### INPUT MATERIAL:
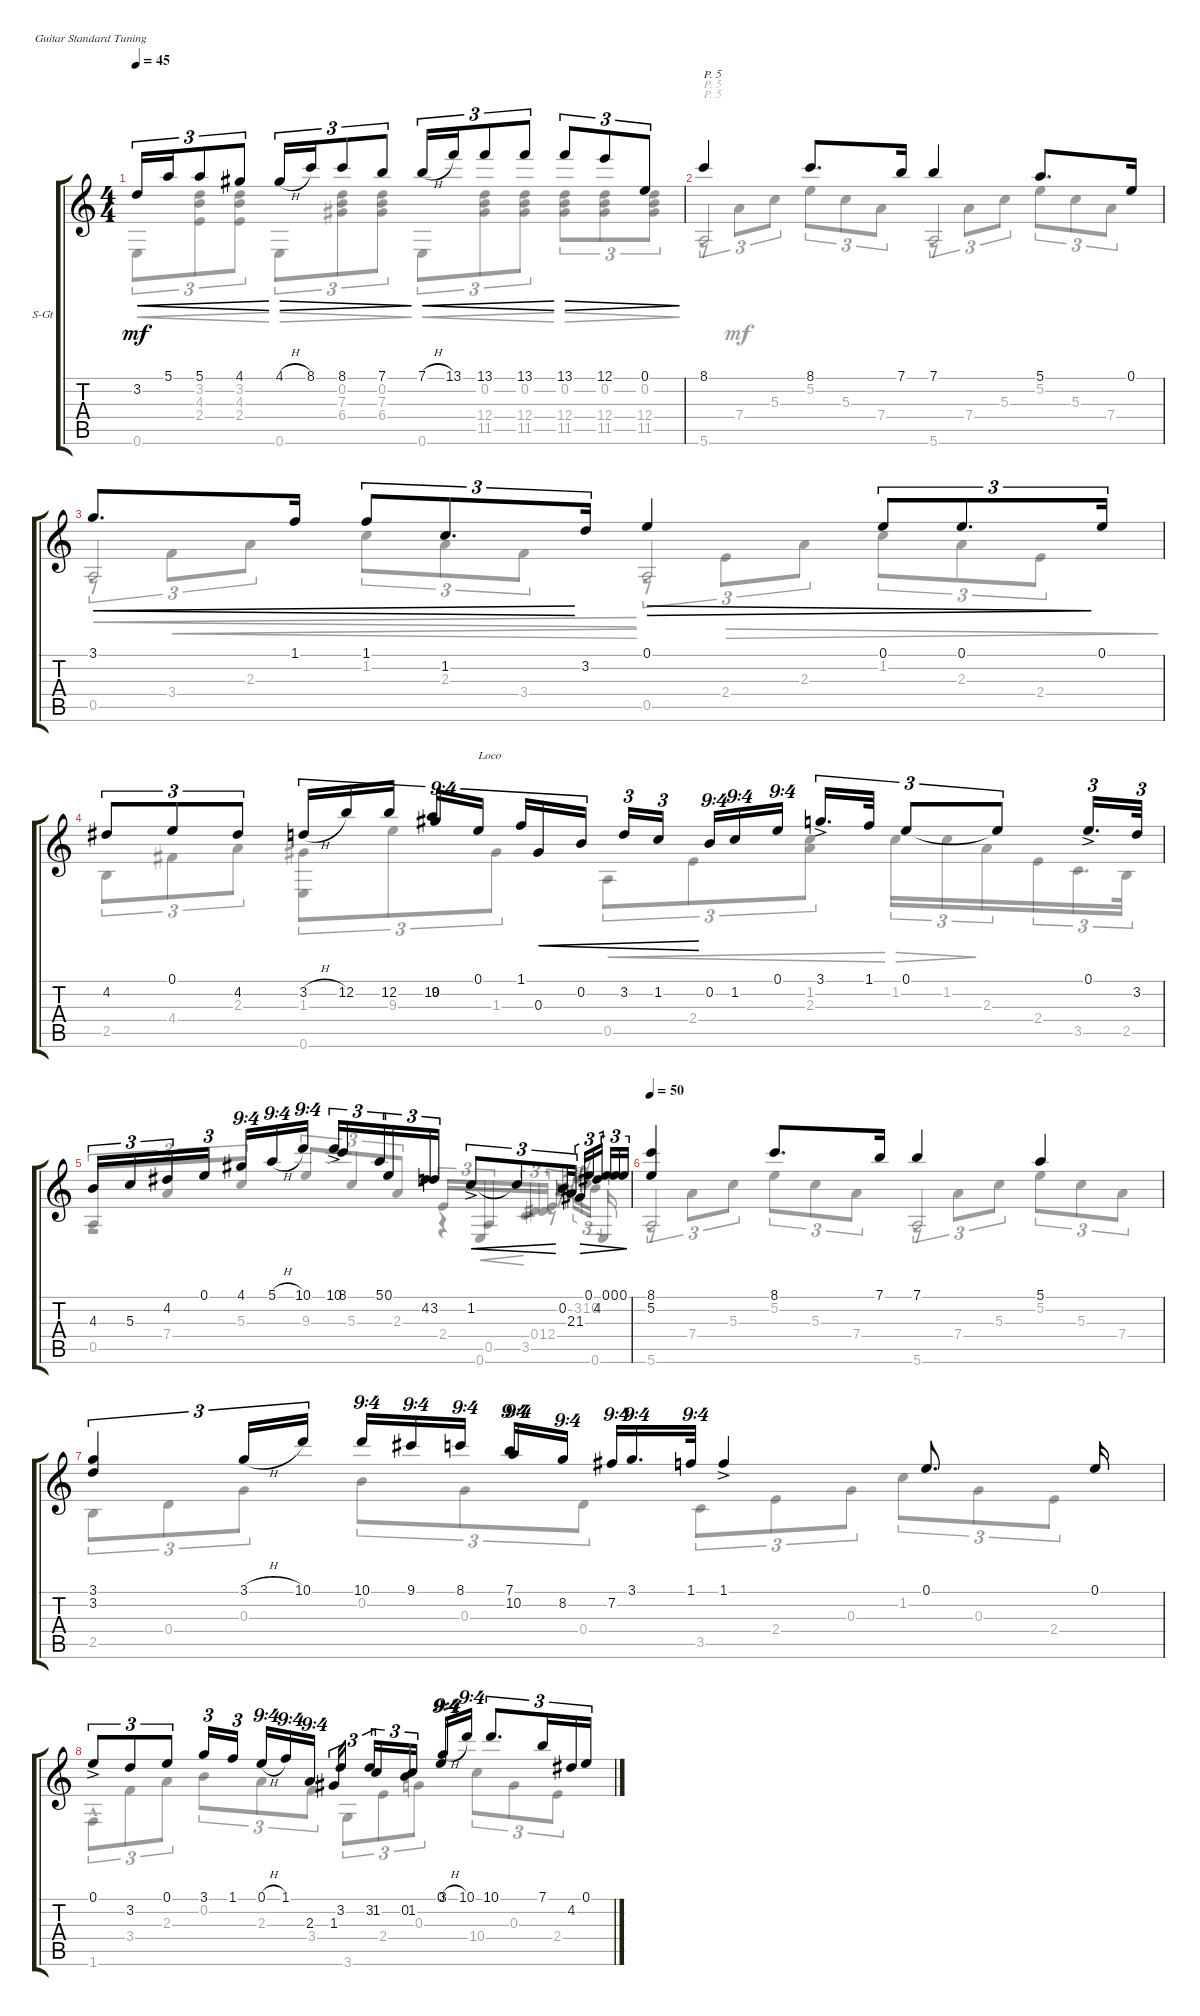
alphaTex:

\defaultSystemsLayout 4
\bracketExtendMode groupsimilarinstruments
\firstSystemTrackNameOrientation horizontal
\otherSystemsTrackNameOrientation horizontal
\track ("Acoustic guitar" "S-Gt") {instrument acousticguitarsteel}
\staff {score tabs}
\tuning (E4 B3 G3 D3 A2 E2)
\voice
\ts (4 4)
\tempo 45
\clef g2
\ks c
3.2.16{tu (3 2) cre dy mf} 5.1.16{tu (3 2) cre} 5.1.8{tu (3 2) cre} 4.1.8{tu (3 2) cre beam split} 4.1{h}.16{tu (3 2) dec} 8.1.16{tu (3 2) dec} 8.1.8{tu (3 2) dec} 7.1.8{tu (3 2) dec beam split} 7.1{h}.16{tu (3 2) cre} 13.1.16{tu (3 2) cre} 13.1.8{tu (3 2) cre} 13.1.8{tu (3 2) cre beam split} 13.1.8{tu (3 2) dec} 12.1.8{tu (3 2) dec} 0.1.8{tu (3 2) dec} |
8.1.4{txt "P. 5"} 8.1.8{d} 7.1.16 7.1.4 5.1.8{d} 0.1.16 |
3.1.8{d cre beam merge} 1.1.16{cre beam split} 1.1.8{tu (3 2) cre beam merge} 1.2.8{d tu (3 2) cre beam merge} 3.2.16{tu (3 2)} 0.1.4{dec} 0.1.8{tu (3 2) dec beam merge} 0.1.8{d tu (3 2) dec beam merge} 0.1.16{tu (3 2)} |
4.2.8{tu (3 2)} 0.1.8{tu (3 2)} 4.2.8{tu (3 2)} 3.2{h}.16{tu (9 4) beam merge} 12.2.16{tu (9 4) beam merge} 12.2.16{tu (9 4) beam split} 10.2.16{tu (9 4)} 9.2.16{tu (9 4) beam merge} 0.1.16{tu (9 4) txt "Loco" beam split} 1.1.16{tu (9 4) beam merge} 0.3.16{tu (9 4) cre beam merge} 0.2.16{tu (9 4) cre beam split} 3.2.16{tu (3 2) cre beam merge} 1.2.16{tu (3 2) cre} 0.2.16{tu (9 4) beam merge} 1.2.16{tu (9 4) beam merge} 0.1.16{tu (9 4)} 3.1{ac}.16{d tu (3 2) beam merge} 1.1.32{tu (3 2) beam split} 0.1.8{tu (3 2) beam merge} 0.1{t}.8{tu (3 2)} 0.1{ac}.16{d tu (3 2) beam merge} 3.2.32{tu (3 2) beam split} |
4.3.16{tu (3 2)} 5.3.16{tu (3 2) beam merge} 4.2.16{tu (3 2) beam merge} 0.1.16{tu (3 2) beam split} 4.1.16{tu (9 4) beam merge} 5.1{h}.16{tu (9 4) beam merge} 10.1.16{tu (9 4)} 10.1{ac}.16{tu (3 2)} 8.1.16{tu (3 2) beam merge} 5.1.16{tu (3 2) beam merge} 0.1.16{tu (3 2)} 4.2.16{tu (3 2)} 3.2.16{tu (3 2)} 1.2{ac}.8{tu (3 2) cre beam merge} 1.2{t}.8{tu (3 2) cre} 0.2.16{tu (3 2) cre} 2.3.16{tu (3 2) cre beam split} 1.3.16{tu (3 2) dec} 0.1.16{tu (3 2) dec} 4.2.16{tu (3 2) dec} 0.1.16{tu (3 2) dec} 0.1.16{tu (3 2) dec} 0.1.16{tu (3 2) dec} |
\tempo 50
(8.1 5.2).4 8.1.8{d} 7.1.16 7.1.4 5.1.4 |
(3.1 3.2).4{tu (3 2)} 3.1{h}.16{tu (3 2) beam merge} 10.1.16{tu (3 2) beam split} 10.1.16{tu (9 4) beam merge} 9.1.16{tu (9 4) beam merge} 8.1.16{tu (9 4) beam split} 7.1.16{tu (9 4) beam merge} 10.2.16{tu (9 4) beam merge} 8.2.16{tu (9 4) beam split} 7.2.16{tu (9 4) beam merge} 3.1.16{d tu (9 4) beam merge} 1.1.32{tu (9 4)} 1.1{ac}.4 0.1.8{d} 0.1.16 |
0.1{ac}.8{tu (3 2) beam merge} 3.2.8{tu (3 2) beam merge} 0.1.8{tu (3 2) beam split} 3.1.16{tu (3 2) beam merge} 1.1.16{tu (3 2)} 0.1{h}.16{tu (9 4) beam merge} 1.1.16{tu (9 4) beam merge} 2.3.16{tu (9 4)} 1.3.16{tu (3 2)} 3.2.16{tu (3 2) beam split} 3.2.16{tu (3 2) beam merge} 1.2.16{tu (3 2)} 0.2.16{tu (3 2)} 1.2.16{tu (3 2) beam split} 0.1.16{tu (9 4) beam merge} 3.1{h}.16{tu (9 4) beam merge} 10.1.16{tu (9 4)} 10.1.8{d tu (3 2)} 7.1.16{tu (3 2)} 4.2.16{tu (3 2)} 0.1.16{tu (3 2)}
\voice
\clef g2
\ottava regular
\simile none
\ks c
0.6.8{tu (3 2) cre dy mf} (3.2 4.3 2.4).8{tu (3 2) cre} (3.2 4.3 2.4).8{tu (3 2) cre} 0.6.8{tu (3 2) dec} (0.2 7.3 6.4).8{tu (3 2) dec} (0.2 7.3 6.4).8{tu (3 2) dec} 0.6.8{tu (3 2) cre} (0.2 12.4 11.5).8{tu (3 2) cre} (0.2 12.4 11.5).8{tu (3 2) cre} (0.2 12.4 11.5).8{tu (3 2) dec} (0.2 12.4 11.5).8{tu (3 2) dec} (0.2 12.4 11.5).8{tu (3 2) dec} |
5.6.2{txt "P. 5" beam invert} 5.6.2{beam invert} |
0.5.2{cre beam invert} 0.5.2{beam invert} |
2.5.8{tu (3 2)} 4.4.8{tu (3 2)} 2.3.8{tu (3 2)} (0.6 1.3).8{tu (3 2)} 9.3.8{tu (3 2) beam merge} 1.3.8{tu (3 2) beam split} 0.5.8{tu (3 2) cre} 2.4.8{tu (3 2) cre} (2.3 1.2).8{tu (3 2) cre} 1.2.16{tu (3 2) dec} 1.2.16{tu (3 2) dec} 2.3.16{tu (3 2) beam merge} 2.4.16{tu (3 2)} 3.5.16{d tu (3 2)} 2.5.32{tu (3 2)} |
0.5.8{tu (3 2) beam invert} 7.4.8{tu (3 2)} 5.3.8{tu (3 2)} 9.3.8{tu (3 2) beam invert} 5.3.8{tu (3 2)} 2.3.8{tu (3 2)} 2.4.16{tu (3 2) beam invert} 0.6.16{tu (3 2) cre beam merge} 0.5.16{tu (3 2) cre beam merge} 3.5.16{tu (3 2) cre} 0.4.16{tu (3 2)} 1.4.16{tu (3 2)} 2.4.16{tu (3 2) beam invert beam split} r.16{tu (3 2) beam invert beam split} r.8{tu (3 2) beam invert beam split} r.16{tu (3 2) beam invert beam split} 0.6.16{tu (3 2) beam invert} |
5.6.2{beam invert} 5.6.2{beam invert} |
2.5.8{tu (3 2)} 0.4.8{tu (3 2)} 0.3.8{tu (3 2)} 0.2.8{tu (3 2)} 0.3.8{tu (3 2)} 0.4.8{tu (3 2)} 3.5.8{tu (3 2)} 2.4.8{tu (3 2)} 0.3.8{tu (3 2)} 1.2.8{tu (3 2)} 0.3.8{tu (3 2)} 2.4.8{tu (3 2)} |
1.6{hac}.8{tu (3 2)} 3.4.8{tu (3 2)} 2.3.8{tu (3 2)} 0.2.8{tu (3 2)} 2.3.8{tu (3 2)} 3.4.8{tu (3 2)} 3.6.8{tu (3 2)} 2.4.8{tu (3 2)} 0.3.8{tu (3 2)} 10.4.8{tu (3 2)} 0.3.8{tu (3 2)} 2.4.8{tu (3 2)}
\voice
\clef g2
\ottava regular
\simile none
\ks c
|
r.8{tu (3 2) txt "P. 5"} 7.4.8{tu (3 2)} 5.3.8{tu (3 2)} 5.2.8{tu (3 2)} 5.3.8{tu (3 2)} 7.4.8{tu (3 2)} r.8{tu (3 2)} 7.4.8{tu (3 2)} 5.3.8{tu (3 2)} 5.2.8{tu (3 2)} 5.3.8{tu (3 2)} 7.4.8{tu (3 2)} |
r.8{tu (3 2)} 3.4.8{tu (3 2) cre} 2.3.8{tu (3 2) cre} 1.2.8{tu (3 2) cre} 2.3.8{tu (3 2) cre} 3.4.8{tu (3 2) cre} r.8{tu (3 2)} 2.4.8{tu (3 2) dec} 2.3.8{tu (3 2) dec} 1.2.8{tu (3 2) dec} 2.3.8{tu (3 2) dec} 2.4.8{tu (3 2) dec} |
|
r.2 r.4 r.8 3.2.16{tu (3 2)} 1.2.16{tu (3 2)} 0.2.16{tu (3 2)} |
r.8{tu (3 2)} 7.4.8{tu (3 2)} 5.3.8{tu (3 2)} 5.2.8{tu (3 2)} 5.3.8{tu (3 2)} 7.4.8{tu (3 2)} r.8{tu (3 2)} 7.4.8{tu (3 2)} 5.3.8{tu (3 2)} 5.2.8{tu (3 2)} 5.3.8{tu (3 2)} 7.4.8{tu (3 2)} |
|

### TASK GOAL:
Which lines above contain the string "horizontal"? Pull out each of them, counting only matches with the same case.

### RESULT FOR THIS TASK:
\firstSystemTrackNameOrientation horizontal
\otherSystemsTrackNameOrientation horizontal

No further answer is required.